- Instructions to follow -
Arrange the material as a Markdown table with the columns Row and Line, starting at the line with "Drafting concise alt text for this photo. A thermometer" and ending with the line with "The thermometer reads 85 °C", both included. Leave out any blank lines.

- Information supplied -
★ ★ ★ ★

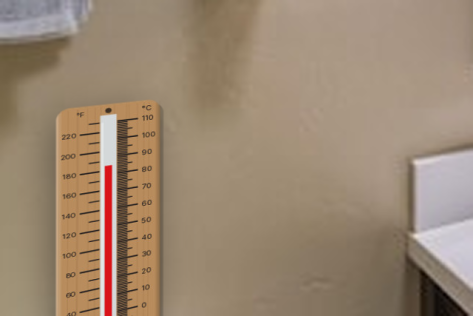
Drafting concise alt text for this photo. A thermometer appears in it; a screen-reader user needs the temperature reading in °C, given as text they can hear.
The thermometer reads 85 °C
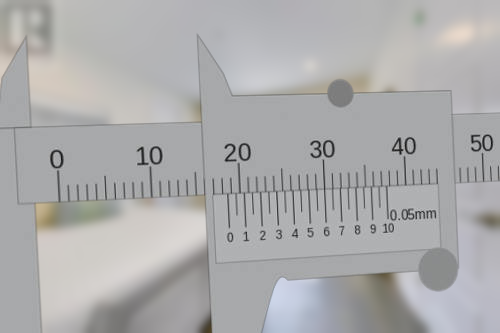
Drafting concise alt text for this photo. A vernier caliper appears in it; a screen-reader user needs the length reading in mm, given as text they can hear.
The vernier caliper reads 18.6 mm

★ ★ ★ ★

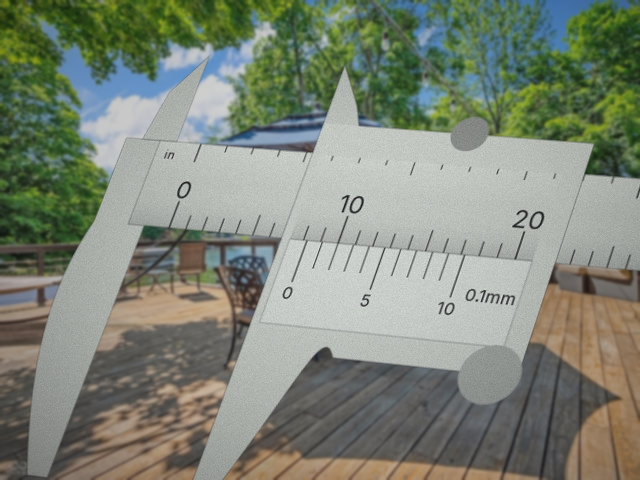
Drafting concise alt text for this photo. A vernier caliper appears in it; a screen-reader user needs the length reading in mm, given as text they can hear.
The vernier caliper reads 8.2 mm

★ ★ ★ ★

- Your response -
| Row | Line |
|---|---|
| 1 | Drafting concise alt text for this photo. A thermometer appears in it; a screen-reader user needs the temperature reading in °C, given as text they can hear. |
| 2 | The thermometer reads 85 °C |